PROVIDED TEXT -

Start of Block

AthleticDirectorU and Athlete Viewpoint surveyed thousands of Division I college athletics administrators across the nation in the spring of 2022 for their views on professional burnout, exhaustion and disengagement using the publicly available Oldenburg Burnout Inventory. The college athletics industry has long been marked by work in excess of 40 hours per week, including duties and responsibilities that stretch well into the evening with games and competitions, along with significant travel demands for some roles. In many cases, workload is well-aligned for administrators who embrace their job as a lifestyle. However, the pandemic further stretched administrators at all levels of responsibility, in some cases due to headcount reductions, upside-down balance sheets, as well as the overall challenges of remote or arms-length operations for health and safety reasons.

As the pandemic has subsided the administrative transaction wire has been full of employees exiting the industry for opportunities in the private sector. Further, the identification and recruitment of quality talent has become much more difficult across the entire labor market, and intercollegiate athletics is not immune to the trend.

End of Block

PROBLEMS TO WORK ON -
A - Repeat the passage on athletics administrator burnout starting at "As the pandemic" and ending at "to the trend.", renaming "private sector" to "corporate world".
B - In the passage on athletics administrator burnout, condense the paragraph beginning "AthleticDirectorU and Athlete Viewpoint surveyed" while keeping its main facts.
C - Resume the passage on athletics administrator burnout after its final sentence and carry it forward.
The records are separate material with no connection to the passage on athletics administrator burnout.

EXTRACTED MATERIAL -
Start of Block

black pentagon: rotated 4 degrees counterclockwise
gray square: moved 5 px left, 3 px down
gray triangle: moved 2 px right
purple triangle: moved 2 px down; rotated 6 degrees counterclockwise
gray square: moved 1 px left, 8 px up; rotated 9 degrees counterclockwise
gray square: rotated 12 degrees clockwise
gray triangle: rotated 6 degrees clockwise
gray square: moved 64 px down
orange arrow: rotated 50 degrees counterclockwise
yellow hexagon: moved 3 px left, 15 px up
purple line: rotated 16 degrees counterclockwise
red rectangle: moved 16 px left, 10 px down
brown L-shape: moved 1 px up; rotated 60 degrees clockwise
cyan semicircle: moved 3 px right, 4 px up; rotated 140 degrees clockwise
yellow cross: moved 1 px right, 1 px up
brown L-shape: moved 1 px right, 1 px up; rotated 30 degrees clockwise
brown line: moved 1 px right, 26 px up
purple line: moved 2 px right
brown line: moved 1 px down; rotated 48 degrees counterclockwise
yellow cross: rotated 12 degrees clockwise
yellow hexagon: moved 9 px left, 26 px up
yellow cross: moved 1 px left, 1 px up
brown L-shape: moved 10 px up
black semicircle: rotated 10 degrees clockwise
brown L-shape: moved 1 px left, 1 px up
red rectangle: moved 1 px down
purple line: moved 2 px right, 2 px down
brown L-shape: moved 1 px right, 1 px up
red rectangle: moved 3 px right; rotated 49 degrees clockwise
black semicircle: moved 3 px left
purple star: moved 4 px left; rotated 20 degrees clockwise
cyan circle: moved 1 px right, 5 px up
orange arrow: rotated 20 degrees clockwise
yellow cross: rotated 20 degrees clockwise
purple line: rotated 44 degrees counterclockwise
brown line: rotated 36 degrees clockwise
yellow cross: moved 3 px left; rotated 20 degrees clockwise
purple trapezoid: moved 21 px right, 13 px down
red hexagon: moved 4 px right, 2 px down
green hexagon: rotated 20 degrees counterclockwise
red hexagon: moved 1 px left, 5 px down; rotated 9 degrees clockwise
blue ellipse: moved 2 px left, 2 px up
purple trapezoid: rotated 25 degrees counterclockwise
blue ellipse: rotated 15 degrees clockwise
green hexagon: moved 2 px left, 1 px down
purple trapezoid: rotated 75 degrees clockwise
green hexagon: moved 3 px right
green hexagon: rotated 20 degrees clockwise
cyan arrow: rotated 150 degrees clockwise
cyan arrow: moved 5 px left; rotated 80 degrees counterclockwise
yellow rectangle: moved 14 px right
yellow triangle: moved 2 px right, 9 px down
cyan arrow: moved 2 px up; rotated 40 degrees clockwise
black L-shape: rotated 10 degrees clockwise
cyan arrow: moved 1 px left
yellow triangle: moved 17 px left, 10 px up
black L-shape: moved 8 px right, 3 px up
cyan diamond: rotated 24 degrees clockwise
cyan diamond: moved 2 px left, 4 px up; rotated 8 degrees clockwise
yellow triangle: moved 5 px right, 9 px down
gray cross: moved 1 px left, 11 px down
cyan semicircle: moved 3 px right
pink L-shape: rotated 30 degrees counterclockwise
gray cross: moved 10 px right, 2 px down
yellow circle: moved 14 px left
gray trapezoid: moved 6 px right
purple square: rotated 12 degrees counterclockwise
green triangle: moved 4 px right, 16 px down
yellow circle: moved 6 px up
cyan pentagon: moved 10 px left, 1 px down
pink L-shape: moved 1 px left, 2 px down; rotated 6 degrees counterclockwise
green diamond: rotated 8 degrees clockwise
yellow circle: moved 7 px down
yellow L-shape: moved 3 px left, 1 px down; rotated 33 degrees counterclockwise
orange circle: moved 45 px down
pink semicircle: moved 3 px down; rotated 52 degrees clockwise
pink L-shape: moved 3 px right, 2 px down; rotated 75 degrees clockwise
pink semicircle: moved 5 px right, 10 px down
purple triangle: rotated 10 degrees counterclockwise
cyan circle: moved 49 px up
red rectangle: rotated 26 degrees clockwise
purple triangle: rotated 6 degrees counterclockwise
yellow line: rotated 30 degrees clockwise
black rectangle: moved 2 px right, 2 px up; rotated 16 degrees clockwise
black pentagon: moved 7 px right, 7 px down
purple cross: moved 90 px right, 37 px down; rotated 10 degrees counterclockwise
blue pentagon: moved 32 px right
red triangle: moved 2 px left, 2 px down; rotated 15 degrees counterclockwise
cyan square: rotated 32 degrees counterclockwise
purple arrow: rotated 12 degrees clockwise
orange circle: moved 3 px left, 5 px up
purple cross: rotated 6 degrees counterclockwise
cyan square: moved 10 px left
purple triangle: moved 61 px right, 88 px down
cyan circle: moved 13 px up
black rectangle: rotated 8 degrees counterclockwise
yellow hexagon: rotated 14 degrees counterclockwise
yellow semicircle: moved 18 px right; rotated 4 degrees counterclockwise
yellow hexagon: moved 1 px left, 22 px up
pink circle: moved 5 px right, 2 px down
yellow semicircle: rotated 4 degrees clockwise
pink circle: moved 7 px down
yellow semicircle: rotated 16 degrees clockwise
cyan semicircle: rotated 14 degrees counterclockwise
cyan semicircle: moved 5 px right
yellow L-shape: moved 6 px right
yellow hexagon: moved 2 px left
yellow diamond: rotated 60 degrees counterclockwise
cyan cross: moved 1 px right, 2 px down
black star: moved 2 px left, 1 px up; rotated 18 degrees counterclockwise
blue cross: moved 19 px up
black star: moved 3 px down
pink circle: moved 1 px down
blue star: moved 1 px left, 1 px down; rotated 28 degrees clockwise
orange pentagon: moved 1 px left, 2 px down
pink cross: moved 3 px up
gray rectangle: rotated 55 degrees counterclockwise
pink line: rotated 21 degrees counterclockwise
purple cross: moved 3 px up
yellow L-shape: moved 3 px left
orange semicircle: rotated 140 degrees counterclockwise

End of Block

LIST OF ANSWERS -
A -
As the pandemic has subsided the administrative transaction wire has been full of employees exiting the industry for opportunities in the corporate world. Further, the identification and recruitment of quality talent has become much more difficult across the entire labor market, and intercollegiate athletics is not immune to the trend.

B - In spring 2022, AthleticDirectorU and Athlete Viewpoint used the publicly available Oldenburg Burnout Inventory to survey thousands of Division I athletics administrators nationwide on burnout, exhaustion and disengagement. The industry has long required more than 40 hours a week, evening games and competitions, and heavy travel for some roles. That workload often suits administrators who treat the job as a lifestyle. The pandemic stretched administrators at every level further, through headcount cuts, upside-down balance sheets, and the strain of remote or arms-length operations for health and safety.

C -
Over the next two weeks, AthleticDirectorU, Athlete Viewpoint and the D1.ticker family of publications will explore the challenges and opportunities associated with these survey results, which can be viewed in total here.

Here are the overall results for college athletics administrators for burnout (moderate risk), exhaustion (high risk) and disengagement (high risk):

Digging deeper into the levels of risk for administrator disengagement, exhaustion and burnout, administrators show a very high level of exhaustion risk.

When burnout is analyzed by years of experience, administrators with five to ten years of experience express the highest risk levels of burnout, exhaustion and disengagement, followed closely by administrators with one to four years of experience.

When considering responses by gender, female responses indicate higher levels of risk for exhaustion, disengagement and overall burnout.